▶ **REQUIRED WORK**
Reproduce word for word the part of the passage on Argentine football violence from "During the 2006" to "to be hospitalized.".

▶ **GIVEN PASSAGE**
◆ ◆ ◆ ◆ ◆
In 2004, while driving up to Rosario to watch their side play Rosario Central, Los Borrachos del Tablón (River's Barra Bravas) confronted a bus of Newell's firm (one of the big rival firms) on Highway 9, in a battle that killed two Newell's fans. Up to this day, some members of Los Borrachos still face charges because of the deaths.

In 2005 a footballer, Carlos Azcurra, was shot and seriously wounded by a police officer, when rival fans rioted during a Primera B Nacional match between local Mendoza rivals (but not a derby) San Martín de Mendoza and Godoy Cruz Antonio Tomba. At half-time, fans had thrown rocks onto the pitch, and just before the end of the match, fans from both clubs invaded the pitch and started fighting. The players who had stayed on the pitch, including Ezcurra, tried to calm the fans, and he was shot when police tried to stop the fans by firing rubber bullets.

During the 2006 FIFA World Cup in Germany, there was a confrontation between 6 members of the barra brava of Independiente and 16 members of the barras bravas of Boca Juniors and Defensa y Justicia (both were together) in the Czech Republic (the country where the three barras bravas were housed). As a result of the fight, a supporter of Boca Juniors had to be hospitalized.

In 2007, during a match of the promotion/relegation playoff of the 2006–2007 season between Nueva Chicago and Tigre (in the Nueva Chicago's stadium), a fight broke out between the barras bravas of both teams. When a penalty was given to Tigre (who was winning the match 2–1, a result that relegated to Nueva Chicago to the Second division) in the 92nd minute, the barra brava of Nueva Chicago invaded the pitch and ran in the direction of the stand occupied by the supporters of Tigre to attack them. After this, there were serious riots near the stadium (not only caused by the barras bravas, but also by regular supporters) and as a result, a fan of Tigre died.
◆ ◆ ◆ ◆ ◆
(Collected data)

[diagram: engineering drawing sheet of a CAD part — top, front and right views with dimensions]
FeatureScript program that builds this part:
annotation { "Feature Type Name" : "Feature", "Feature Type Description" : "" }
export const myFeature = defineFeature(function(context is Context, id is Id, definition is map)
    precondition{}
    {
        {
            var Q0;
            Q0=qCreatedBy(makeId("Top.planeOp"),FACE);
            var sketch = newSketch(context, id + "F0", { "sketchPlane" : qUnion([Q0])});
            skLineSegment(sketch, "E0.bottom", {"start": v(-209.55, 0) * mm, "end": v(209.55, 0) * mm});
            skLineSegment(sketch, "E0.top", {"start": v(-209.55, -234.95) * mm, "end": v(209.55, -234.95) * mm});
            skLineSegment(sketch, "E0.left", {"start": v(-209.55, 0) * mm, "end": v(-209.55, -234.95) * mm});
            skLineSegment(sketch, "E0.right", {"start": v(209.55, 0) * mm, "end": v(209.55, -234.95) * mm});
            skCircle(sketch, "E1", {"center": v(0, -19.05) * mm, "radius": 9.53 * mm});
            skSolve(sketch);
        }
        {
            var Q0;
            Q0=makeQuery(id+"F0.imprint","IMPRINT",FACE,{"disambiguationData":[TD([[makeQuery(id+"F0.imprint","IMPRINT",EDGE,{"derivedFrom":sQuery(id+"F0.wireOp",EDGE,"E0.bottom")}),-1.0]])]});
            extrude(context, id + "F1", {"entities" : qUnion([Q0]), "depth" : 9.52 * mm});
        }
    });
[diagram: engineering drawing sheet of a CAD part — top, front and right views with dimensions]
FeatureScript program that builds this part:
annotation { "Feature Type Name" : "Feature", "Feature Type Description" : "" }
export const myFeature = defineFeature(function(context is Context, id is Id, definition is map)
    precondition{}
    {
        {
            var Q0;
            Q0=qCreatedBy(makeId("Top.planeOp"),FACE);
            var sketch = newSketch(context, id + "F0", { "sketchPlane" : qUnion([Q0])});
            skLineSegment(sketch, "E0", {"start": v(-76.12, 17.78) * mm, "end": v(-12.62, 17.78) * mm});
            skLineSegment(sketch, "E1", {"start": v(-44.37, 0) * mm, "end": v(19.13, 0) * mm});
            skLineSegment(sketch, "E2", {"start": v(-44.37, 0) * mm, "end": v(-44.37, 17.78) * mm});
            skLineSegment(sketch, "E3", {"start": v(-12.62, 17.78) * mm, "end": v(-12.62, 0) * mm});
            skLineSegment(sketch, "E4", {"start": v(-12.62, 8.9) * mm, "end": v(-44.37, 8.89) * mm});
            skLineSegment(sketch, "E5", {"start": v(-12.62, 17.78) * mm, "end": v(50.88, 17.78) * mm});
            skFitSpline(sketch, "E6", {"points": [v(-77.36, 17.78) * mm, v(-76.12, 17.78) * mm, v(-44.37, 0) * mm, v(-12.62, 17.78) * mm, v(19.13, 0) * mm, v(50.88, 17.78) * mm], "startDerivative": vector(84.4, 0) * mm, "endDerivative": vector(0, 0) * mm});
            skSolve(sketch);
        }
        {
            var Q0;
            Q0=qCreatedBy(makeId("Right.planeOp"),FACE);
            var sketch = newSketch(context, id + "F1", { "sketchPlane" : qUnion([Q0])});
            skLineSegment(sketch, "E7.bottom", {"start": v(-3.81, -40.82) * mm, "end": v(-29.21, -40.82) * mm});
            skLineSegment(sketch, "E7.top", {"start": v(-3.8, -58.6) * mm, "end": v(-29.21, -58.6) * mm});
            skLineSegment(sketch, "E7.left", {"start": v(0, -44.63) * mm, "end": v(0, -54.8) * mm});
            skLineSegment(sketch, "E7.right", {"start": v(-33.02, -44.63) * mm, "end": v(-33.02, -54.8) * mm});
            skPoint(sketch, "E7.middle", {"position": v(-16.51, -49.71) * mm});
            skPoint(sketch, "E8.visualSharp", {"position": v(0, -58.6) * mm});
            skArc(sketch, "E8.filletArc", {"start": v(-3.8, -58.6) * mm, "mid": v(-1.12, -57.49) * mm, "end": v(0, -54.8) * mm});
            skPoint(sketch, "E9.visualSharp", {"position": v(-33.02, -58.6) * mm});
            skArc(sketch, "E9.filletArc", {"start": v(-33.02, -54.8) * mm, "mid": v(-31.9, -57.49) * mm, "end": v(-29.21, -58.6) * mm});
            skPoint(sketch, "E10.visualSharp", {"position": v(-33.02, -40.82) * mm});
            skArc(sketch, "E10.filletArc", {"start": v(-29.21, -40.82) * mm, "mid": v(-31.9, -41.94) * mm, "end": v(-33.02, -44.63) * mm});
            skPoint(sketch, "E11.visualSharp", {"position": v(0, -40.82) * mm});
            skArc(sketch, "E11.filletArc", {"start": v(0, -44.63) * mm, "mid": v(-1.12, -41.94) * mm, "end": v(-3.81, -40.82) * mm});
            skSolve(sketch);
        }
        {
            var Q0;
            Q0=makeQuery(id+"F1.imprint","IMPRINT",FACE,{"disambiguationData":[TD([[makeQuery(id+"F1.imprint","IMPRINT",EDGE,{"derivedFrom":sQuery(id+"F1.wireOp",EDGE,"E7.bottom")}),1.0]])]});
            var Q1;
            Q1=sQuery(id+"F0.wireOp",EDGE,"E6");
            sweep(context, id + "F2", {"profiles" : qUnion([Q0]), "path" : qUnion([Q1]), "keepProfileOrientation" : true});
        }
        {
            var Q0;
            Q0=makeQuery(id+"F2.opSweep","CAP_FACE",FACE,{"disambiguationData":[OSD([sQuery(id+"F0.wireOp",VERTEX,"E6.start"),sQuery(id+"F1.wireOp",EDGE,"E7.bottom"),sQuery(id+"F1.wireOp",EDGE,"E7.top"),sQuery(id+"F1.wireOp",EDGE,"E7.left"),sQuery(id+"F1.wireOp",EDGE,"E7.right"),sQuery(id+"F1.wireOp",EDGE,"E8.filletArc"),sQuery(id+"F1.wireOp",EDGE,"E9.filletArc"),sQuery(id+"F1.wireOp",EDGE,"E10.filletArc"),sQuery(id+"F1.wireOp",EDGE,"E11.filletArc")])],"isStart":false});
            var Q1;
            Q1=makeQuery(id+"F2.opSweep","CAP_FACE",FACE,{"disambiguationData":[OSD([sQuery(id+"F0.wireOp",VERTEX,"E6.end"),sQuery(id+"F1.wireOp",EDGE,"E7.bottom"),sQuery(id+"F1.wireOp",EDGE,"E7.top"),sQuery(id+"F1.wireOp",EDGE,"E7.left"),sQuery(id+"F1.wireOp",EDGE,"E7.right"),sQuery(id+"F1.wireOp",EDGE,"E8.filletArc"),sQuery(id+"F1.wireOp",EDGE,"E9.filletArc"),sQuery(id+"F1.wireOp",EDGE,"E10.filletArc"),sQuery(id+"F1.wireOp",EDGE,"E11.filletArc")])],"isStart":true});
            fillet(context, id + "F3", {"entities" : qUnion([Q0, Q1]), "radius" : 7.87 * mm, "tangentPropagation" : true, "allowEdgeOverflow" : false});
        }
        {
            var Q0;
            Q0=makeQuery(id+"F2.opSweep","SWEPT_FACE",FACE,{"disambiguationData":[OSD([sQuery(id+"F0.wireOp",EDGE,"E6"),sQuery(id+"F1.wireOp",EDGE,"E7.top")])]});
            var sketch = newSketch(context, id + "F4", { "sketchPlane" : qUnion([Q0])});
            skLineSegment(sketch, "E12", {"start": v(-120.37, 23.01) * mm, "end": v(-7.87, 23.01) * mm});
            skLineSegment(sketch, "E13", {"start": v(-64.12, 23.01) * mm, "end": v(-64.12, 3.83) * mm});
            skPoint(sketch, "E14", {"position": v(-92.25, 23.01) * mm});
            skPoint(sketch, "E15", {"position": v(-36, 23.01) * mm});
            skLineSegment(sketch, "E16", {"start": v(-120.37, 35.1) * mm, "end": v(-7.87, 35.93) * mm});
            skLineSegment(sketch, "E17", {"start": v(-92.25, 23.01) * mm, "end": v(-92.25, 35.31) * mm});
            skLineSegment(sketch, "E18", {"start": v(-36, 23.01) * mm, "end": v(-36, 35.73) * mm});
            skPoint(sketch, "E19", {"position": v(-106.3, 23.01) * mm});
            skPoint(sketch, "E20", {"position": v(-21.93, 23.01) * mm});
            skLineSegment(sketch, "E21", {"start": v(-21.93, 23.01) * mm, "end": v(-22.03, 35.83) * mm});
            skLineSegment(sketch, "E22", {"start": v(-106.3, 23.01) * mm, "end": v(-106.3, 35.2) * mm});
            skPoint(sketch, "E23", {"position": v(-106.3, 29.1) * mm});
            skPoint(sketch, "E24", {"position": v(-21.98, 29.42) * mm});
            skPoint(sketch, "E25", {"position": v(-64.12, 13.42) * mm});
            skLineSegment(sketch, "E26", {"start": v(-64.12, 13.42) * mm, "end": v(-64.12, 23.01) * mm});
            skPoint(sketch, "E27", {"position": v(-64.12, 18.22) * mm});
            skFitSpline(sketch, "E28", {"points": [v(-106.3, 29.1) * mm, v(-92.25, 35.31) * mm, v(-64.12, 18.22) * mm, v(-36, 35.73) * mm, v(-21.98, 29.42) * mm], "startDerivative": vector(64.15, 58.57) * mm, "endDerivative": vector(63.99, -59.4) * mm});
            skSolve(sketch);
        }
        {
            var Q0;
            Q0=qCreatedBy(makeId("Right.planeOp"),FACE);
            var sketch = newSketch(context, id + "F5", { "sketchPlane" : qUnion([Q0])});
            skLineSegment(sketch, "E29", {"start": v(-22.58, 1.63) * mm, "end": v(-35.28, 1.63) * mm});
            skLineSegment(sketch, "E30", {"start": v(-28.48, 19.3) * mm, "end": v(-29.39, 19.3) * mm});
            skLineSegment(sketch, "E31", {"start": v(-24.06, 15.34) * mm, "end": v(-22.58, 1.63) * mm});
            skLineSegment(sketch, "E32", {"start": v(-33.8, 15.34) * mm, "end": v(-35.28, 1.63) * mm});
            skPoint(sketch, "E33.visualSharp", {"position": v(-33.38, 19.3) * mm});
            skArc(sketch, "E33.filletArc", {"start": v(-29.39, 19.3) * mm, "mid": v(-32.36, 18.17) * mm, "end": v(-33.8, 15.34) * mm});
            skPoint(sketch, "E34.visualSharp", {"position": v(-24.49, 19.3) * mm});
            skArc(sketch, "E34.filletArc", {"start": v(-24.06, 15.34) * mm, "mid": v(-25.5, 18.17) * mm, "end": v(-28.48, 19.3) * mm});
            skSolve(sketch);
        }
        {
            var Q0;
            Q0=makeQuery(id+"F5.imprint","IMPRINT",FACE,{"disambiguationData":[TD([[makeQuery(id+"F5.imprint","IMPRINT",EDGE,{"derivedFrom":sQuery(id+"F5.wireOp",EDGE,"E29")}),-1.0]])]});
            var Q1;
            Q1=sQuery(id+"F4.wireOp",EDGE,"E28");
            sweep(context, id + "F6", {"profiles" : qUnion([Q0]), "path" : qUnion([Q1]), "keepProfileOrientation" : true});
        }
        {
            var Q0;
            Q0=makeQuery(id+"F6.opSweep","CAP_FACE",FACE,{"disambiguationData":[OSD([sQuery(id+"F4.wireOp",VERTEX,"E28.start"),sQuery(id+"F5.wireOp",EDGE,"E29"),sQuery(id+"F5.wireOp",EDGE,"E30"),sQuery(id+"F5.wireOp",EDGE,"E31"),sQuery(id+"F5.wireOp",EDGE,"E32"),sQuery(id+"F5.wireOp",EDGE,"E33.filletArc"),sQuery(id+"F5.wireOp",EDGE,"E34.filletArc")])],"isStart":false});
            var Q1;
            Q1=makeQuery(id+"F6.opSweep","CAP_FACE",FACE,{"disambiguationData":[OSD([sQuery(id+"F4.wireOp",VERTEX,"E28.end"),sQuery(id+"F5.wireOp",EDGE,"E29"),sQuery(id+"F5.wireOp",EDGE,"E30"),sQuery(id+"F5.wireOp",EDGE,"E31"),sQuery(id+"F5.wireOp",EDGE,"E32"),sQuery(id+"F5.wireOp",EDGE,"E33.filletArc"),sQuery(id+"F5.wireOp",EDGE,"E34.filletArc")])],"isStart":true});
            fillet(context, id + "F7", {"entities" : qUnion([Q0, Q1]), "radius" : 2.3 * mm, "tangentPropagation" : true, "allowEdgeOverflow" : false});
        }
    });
◆ ◆ ◆ ◆ ◆
▶ **THE COMPLETED TASK**
During the 2006 FIFA World Cup in Germany, there was a confrontation between 6 members of the barra brava of Independiente and 16 members of the barras bravas of Boca Juniors and Defensa y Justicia (both were together) in the Czech Republic (the country where the three barras bravas were housed). As a result of the fight, a supporter of Boca Juniors had to be hospitalized.